Required action:
Copy out exactly the stretch of the listing below that begins at the line containing "Zakres cen: od 239" and ends at the line containing "é artista visual por formação", and copy nothing outside it.

=== Provided material ===

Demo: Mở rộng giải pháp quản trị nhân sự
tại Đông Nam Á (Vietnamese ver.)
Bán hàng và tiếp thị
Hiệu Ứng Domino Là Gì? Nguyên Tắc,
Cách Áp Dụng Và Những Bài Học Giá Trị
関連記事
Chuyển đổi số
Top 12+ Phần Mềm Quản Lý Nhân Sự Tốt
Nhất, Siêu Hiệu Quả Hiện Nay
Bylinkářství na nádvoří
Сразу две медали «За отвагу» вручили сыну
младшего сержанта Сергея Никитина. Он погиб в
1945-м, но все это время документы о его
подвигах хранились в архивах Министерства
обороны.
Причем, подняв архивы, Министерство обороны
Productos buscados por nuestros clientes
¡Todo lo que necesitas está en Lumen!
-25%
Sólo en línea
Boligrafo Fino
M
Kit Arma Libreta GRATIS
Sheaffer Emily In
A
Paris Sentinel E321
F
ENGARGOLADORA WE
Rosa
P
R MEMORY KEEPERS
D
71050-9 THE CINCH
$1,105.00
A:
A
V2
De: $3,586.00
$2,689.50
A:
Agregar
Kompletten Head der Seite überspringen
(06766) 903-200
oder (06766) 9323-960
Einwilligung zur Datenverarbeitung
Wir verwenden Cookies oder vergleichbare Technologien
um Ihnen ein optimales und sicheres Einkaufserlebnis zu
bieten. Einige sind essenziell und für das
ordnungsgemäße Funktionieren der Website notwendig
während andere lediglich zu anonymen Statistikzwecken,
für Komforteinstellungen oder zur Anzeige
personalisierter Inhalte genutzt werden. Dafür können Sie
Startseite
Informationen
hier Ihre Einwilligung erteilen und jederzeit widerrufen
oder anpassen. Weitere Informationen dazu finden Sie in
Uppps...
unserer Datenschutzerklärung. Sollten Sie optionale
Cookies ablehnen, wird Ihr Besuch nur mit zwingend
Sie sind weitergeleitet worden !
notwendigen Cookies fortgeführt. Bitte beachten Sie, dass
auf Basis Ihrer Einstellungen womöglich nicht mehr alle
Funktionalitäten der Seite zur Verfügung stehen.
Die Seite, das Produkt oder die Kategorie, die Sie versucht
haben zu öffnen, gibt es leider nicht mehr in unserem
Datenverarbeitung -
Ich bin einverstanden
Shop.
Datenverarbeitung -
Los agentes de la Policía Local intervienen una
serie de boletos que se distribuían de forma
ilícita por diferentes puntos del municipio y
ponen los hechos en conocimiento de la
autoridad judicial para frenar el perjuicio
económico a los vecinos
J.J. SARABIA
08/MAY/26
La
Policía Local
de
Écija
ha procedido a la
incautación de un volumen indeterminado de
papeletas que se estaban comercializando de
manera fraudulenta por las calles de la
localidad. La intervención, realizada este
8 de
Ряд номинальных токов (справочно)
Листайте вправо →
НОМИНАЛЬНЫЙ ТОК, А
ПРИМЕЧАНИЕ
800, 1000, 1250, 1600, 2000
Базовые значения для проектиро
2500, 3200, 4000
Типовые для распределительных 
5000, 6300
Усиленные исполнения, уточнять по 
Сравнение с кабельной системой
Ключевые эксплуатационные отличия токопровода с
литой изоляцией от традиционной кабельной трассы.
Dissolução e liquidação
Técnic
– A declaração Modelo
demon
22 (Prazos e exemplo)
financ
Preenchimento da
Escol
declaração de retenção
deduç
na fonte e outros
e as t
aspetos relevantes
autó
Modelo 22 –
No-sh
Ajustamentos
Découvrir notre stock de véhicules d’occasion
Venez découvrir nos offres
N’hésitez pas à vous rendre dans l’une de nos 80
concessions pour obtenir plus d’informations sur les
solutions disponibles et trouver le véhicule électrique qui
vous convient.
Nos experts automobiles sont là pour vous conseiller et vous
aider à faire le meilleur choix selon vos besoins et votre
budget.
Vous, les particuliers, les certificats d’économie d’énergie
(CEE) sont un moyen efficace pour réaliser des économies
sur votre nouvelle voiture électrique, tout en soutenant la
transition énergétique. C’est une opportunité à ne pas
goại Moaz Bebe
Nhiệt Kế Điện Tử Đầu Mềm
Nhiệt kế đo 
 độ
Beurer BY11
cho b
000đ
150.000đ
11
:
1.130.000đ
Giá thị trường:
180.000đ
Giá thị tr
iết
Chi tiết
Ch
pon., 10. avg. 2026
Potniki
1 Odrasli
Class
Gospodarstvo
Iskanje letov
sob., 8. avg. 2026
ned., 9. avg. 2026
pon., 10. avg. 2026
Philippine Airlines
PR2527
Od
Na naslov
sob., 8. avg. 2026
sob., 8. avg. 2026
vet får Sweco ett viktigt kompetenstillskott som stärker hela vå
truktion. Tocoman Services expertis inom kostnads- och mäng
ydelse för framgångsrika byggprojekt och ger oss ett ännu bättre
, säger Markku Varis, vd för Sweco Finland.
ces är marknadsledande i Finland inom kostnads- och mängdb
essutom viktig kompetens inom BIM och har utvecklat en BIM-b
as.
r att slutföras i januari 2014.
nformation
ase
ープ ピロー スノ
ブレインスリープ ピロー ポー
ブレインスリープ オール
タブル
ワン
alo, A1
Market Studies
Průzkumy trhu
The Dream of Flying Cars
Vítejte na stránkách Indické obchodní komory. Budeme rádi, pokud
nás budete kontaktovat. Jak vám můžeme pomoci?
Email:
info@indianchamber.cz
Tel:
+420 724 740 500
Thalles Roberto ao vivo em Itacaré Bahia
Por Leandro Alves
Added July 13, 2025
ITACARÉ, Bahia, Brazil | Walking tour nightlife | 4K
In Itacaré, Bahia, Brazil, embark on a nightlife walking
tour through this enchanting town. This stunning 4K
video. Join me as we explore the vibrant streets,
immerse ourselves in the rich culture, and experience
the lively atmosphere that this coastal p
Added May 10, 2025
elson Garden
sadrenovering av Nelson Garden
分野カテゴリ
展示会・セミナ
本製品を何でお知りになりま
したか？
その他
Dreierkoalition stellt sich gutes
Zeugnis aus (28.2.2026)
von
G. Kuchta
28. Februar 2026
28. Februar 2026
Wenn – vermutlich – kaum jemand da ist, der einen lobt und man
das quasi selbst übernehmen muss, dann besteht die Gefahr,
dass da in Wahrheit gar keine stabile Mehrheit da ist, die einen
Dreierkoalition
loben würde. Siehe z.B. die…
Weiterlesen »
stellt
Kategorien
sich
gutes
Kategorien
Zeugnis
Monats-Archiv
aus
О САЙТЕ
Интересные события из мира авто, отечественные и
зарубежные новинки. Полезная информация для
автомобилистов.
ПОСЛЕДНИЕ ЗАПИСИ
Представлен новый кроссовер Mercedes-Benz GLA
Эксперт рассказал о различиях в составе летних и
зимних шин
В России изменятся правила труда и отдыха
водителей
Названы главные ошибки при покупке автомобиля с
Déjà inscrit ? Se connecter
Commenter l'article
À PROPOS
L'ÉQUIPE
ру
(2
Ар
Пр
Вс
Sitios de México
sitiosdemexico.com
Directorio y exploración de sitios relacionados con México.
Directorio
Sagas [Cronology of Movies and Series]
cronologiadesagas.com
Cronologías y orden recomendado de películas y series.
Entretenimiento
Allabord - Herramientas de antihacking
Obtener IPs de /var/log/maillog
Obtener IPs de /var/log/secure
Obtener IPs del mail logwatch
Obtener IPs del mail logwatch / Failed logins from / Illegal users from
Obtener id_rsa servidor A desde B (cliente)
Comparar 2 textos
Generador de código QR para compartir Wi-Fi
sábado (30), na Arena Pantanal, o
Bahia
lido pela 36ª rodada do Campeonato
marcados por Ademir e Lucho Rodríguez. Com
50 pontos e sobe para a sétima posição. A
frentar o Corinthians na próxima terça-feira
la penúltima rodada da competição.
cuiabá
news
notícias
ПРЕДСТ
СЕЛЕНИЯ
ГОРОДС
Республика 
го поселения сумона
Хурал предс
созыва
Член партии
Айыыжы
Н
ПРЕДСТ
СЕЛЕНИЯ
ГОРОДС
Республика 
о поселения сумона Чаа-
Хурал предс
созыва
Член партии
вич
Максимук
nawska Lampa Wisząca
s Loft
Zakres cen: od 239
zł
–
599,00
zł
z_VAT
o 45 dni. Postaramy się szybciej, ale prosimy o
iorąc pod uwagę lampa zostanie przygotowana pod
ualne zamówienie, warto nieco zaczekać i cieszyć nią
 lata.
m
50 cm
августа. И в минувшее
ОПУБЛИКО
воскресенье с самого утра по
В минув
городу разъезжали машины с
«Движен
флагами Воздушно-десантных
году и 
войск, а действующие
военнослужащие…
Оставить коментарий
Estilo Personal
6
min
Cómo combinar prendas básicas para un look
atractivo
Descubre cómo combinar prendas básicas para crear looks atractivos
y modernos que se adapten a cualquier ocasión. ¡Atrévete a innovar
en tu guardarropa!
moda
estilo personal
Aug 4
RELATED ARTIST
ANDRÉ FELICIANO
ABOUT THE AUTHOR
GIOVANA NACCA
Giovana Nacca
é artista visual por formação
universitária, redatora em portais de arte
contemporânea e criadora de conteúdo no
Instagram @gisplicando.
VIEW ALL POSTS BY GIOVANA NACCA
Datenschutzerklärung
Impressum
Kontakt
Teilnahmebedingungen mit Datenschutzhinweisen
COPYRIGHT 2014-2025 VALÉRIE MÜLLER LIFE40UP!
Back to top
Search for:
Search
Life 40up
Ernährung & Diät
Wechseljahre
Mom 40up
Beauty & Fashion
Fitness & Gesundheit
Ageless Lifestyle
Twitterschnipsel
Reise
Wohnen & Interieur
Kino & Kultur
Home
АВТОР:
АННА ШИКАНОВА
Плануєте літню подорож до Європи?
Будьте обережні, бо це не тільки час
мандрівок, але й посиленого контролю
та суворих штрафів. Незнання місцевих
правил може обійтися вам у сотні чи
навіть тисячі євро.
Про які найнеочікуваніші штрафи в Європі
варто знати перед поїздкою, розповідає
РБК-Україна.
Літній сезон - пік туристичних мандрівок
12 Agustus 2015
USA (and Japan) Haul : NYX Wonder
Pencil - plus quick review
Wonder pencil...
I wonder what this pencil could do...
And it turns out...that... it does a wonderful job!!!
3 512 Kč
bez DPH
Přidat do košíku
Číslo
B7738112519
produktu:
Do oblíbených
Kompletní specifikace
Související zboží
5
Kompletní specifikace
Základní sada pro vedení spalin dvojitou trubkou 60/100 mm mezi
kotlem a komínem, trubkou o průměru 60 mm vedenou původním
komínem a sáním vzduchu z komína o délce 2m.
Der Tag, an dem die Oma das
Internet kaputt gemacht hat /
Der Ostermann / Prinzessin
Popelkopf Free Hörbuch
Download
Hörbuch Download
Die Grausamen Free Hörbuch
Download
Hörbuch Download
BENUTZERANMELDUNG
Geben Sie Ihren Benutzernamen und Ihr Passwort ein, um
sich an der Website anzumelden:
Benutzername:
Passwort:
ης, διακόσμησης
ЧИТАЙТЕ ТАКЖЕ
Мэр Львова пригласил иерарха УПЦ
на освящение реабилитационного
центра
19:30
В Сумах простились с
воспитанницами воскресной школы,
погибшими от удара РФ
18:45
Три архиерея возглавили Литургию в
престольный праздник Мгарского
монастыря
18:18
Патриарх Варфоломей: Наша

===

Written reply:
Zakres cen: od 239
zł
–
599,00
zł
z_VAT
o 45 dni. Postaramy się szybciej, ale prosimy o
iorąc pod uwagę lampa zostanie przygotowana pod
ualne zamówienie, warto nieco zaczekać i cieszyć nią
 lata.
m
50 cm
августа. И в минувшее
ОПУБЛИКО
воскресенье с самого утра по
В минув
городу разъезжали машины с
«Движен
флагами Воздушно-десантных
году и 
войск, а действующие
военнослужащие…
Оставить коментарий
Estilo Personal
6
min
Cómo combinar prendas básicas para un look
atractivo
Descubre cómo combinar prendas básicas para crear looks atractivos
y modernos que se adapten a cualquier ocasión. ¡Atrévete a innovar
en tu guardarropa!
moda
estilo personal
Aug 4
RELATED ARTIST
ANDRÉ FELICIANO
ABOUT THE AUTHOR
GIOVANA NACCA
Giovana Nacca
é artista visual por formação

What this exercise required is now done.